JAKARTA, SAWIT INDONESIA – Peraturan Menteri Perekonomian Nomor 25/2020 mengenai Komite Perkebunan Kelapa Sawit Berkelanjutan Indonesia atau Komite ISPO dinilai tidak sesuai dengan Perpres Nomor 44/2020. Dr. Tungkot Sipayung, Pengamat Perkelapasawitan, merasa heran dengan susunan keanggotaan Komite ISPO dengan masuknya Perkumpulan Forum Petani Sawit Indonesia dan Lembaga Ekolabel Indonesia.
“Saya baru dengar (Perkumpulan Forum Petani Sawit). Apakah sudah berbadan hukum organisasi ini?” tanya Tungkot.
Ia mengacu pasal 20 di dalam perpres ISPO yang menyebutkan unsur keanggotaan Komite ISPO yang berasal dari pemantau independen harus berbadan hukum Indonesia.“Kalau mereka tidak berbadan hukum berarti aturan Komite ISPO tidak konsisten. Padahal, ada APKASINDO sudah berbadan hukum. Ataupun asosiasi petani sawit lainnya seperti SAMADE. Kenapa tidak dimasukkan?” ujar Tungkot.
Doktor lulusan IPB ini juga menyoroti mekanisme dan kriteria lembaga independen atau perorangan (akademisi) yang diangkat menjadi anggota Komite ISPO. Tidak ada informasi resmi dan jelas dari mengenai mekanisme pemilihan Komite ISPO. Makanya, publik akan menilai pemilihan terkesan subjektif.
Sementara itu, Dr. Sadino, Pengamat Kehutanan, juga mempertanyakan masuknya Lembaga Ekolabel Indonesia dalam Komite ISPO. Pasalnya, fokus lembaga ini mengenai sektor kehutanan dan perkayuan, bukan perkebunan seperti sawit. “Seharusnya, penyelesaian masalah petani menjadi perhatian utama regulasi ISPO,” jelas Sadino.

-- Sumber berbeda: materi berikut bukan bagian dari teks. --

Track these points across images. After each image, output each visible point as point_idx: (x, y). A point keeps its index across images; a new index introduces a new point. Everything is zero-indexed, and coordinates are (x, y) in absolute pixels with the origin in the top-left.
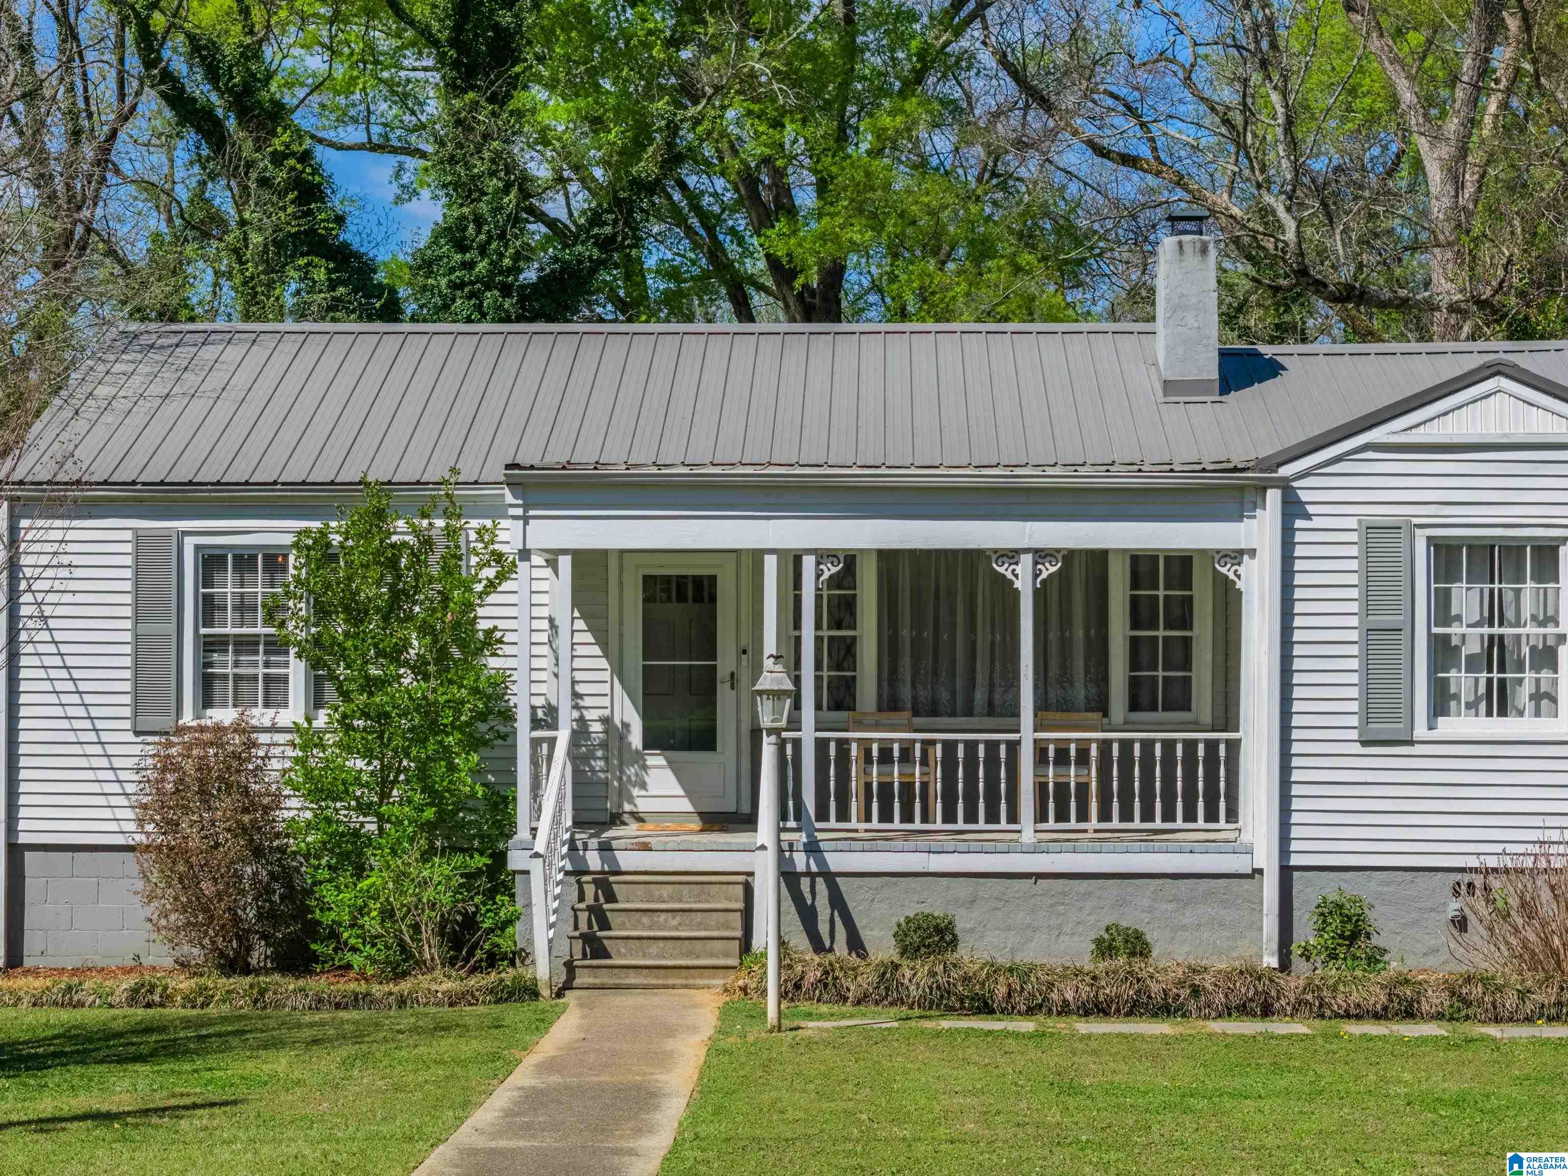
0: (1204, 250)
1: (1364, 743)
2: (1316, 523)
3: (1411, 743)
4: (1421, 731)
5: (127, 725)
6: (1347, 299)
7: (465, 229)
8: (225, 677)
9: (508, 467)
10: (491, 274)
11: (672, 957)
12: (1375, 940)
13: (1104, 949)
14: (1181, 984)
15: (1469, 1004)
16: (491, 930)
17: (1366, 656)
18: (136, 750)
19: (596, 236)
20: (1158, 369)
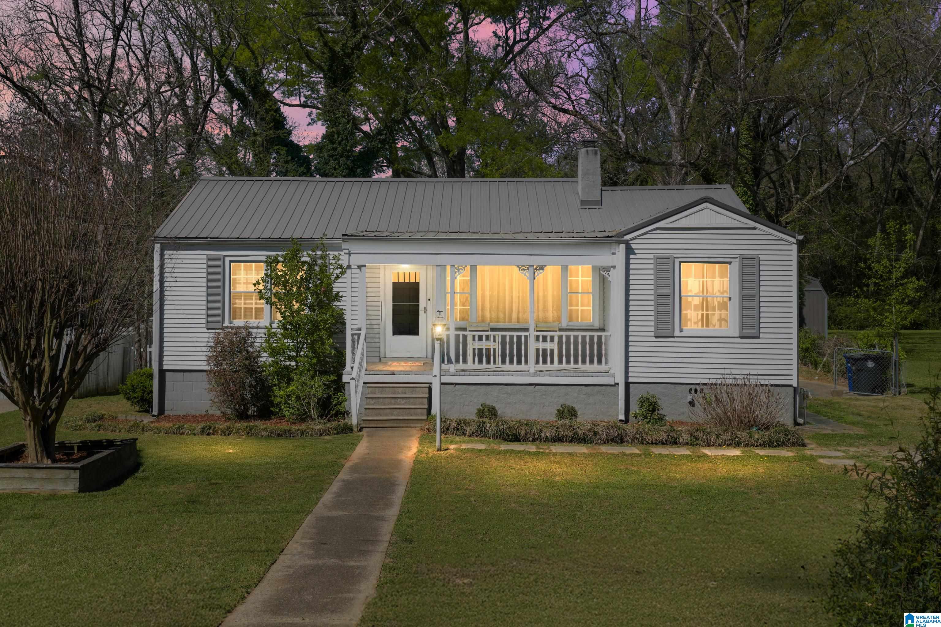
0: (596, 153)
1: (657, 337)
2: (638, 256)
3: (674, 337)
4: (677, 333)
5: (204, 326)
6: (644, 162)
7: (333, 136)
8: (240, 308)
9: (343, 235)
10: (343, 152)
11: (402, 415)
12: (661, 412)
13: (561, 414)
14: (590, 430)
15: (697, 439)
16: (336, 405)
17: (657, 305)
18: (207, 335)
19: (379, 139)
20: (579, 196)
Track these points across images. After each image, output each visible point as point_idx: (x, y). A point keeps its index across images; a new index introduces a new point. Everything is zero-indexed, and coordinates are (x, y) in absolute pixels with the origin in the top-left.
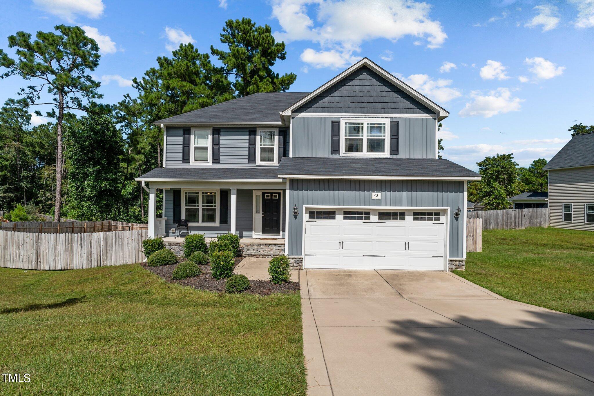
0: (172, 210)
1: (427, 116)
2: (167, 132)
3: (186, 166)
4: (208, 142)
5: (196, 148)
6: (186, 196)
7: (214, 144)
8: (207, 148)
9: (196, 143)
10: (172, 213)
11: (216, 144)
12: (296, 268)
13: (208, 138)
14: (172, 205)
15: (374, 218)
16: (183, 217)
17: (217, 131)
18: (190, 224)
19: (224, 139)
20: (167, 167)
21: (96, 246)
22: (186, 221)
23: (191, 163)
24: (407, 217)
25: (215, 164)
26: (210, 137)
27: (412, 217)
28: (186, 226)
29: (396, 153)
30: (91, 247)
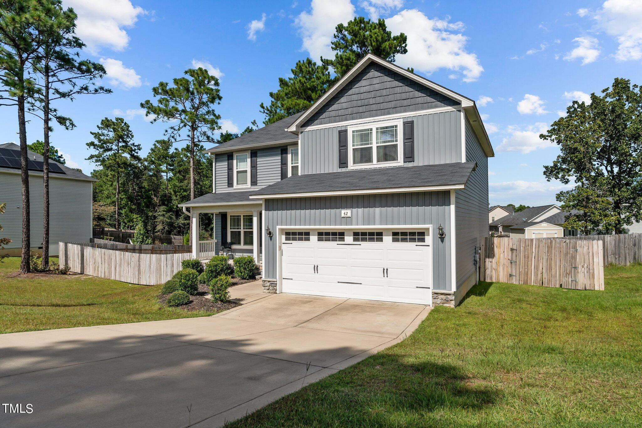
0: (220, 233)
1: (449, 108)
2: (216, 159)
3: (230, 190)
4: (246, 166)
5: (238, 172)
6: (231, 219)
7: (252, 167)
8: (246, 171)
9: (238, 167)
10: (221, 236)
11: (254, 167)
12: (271, 291)
13: (247, 161)
14: (221, 228)
15: (349, 239)
16: (229, 240)
17: (254, 153)
18: (234, 247)
19: (260, 161)
20: (217, 192)
21: (176, 265)
22: (232, 243)
23: (234, 187)
24: (384, 238)
25: (253, 187)
26: (249, 160)
27: (391, 238)
28: (230, 248)
29: (411, 159)
30: (173, 266)
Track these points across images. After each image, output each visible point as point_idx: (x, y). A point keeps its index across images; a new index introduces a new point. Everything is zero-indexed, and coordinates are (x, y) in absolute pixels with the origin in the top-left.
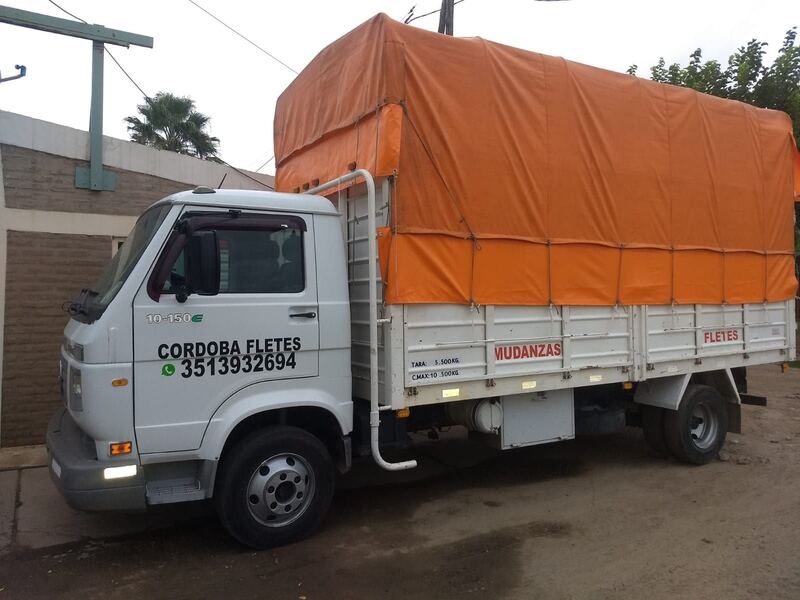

Sebagai informasi, Lembaga Ekolabel Indonesia (LEI) adalah organisasi non-profit yang mengembangkan sistem sertifikasi hutan untuk pengelolaan sumberdaya alam yang berkelanjutan.
Karut marut regulasi ISPO berawal dari terbitnya Perpres Nomor 44/2020. Pasalnya, beleid ini melanggar UU Nomor 39/2014 mengenai Perkebunan. Di dalam pasal 62 UU Perkebunan tertera bahwa Ketentuan lebih lanjut mengenai pengembangan Perkebunan Berkelanjutan diatur dalam Peraturan Pemerintah.
“Dengan terbitnya ISPO melalui Peraturan Presiden (Perpres No 44/2020). Berarti, perpres itu sendiri melanggar tata kelola ( governance) yang diamanatkan UU Perkebunan. Masalahnya, pengaturan ISPO melalui Peraturan Presiden, bukan melalui Peraturan Pemerintah, jelas mengabaikan eksistensi dan hak DPR dalam penyusunan perundang-undangan,” ujarnya.
Persoalan lain adalah kebun petani diwajibkan bersertifikat ISPO dalam Perpres 44/2020. Faktanya sekarang ini, 90 persen lebih kebun sawit rakyat tidak punya ISPO. Bahkan, petani kesulitan memenuhi syarat ISPO terutama legalitas kebun. “Jika kebun sawit rakyat tidak punya ISPO. Dikhawatirkan, buah sawit petani tidak diterima pabrik sawit yang bersertifikat ISPO. Kalau ini terjadi, bukankah Perpres ISPO akan menyingkirkan petani dalam rantai industri sawit,” tegasnya.
Atas dasar itulah, Tungkot meminta dilakukan revisi terhadap Perpres ISPO dan Peraturan Menko Perekonomian mengenai Komite ISPO. Langkah ini perlu dilakukan demi menjaga azas pemerintahan (governance) dan wibawa pemerintah. Tanpa perbaikan, regulasi berkaitan ISPO bisa merusak citra baik serta wibawa institusi Presiden, Menko Perekonomian serta Deputi Bidang Kordinasi Pangan dan Agribisnis.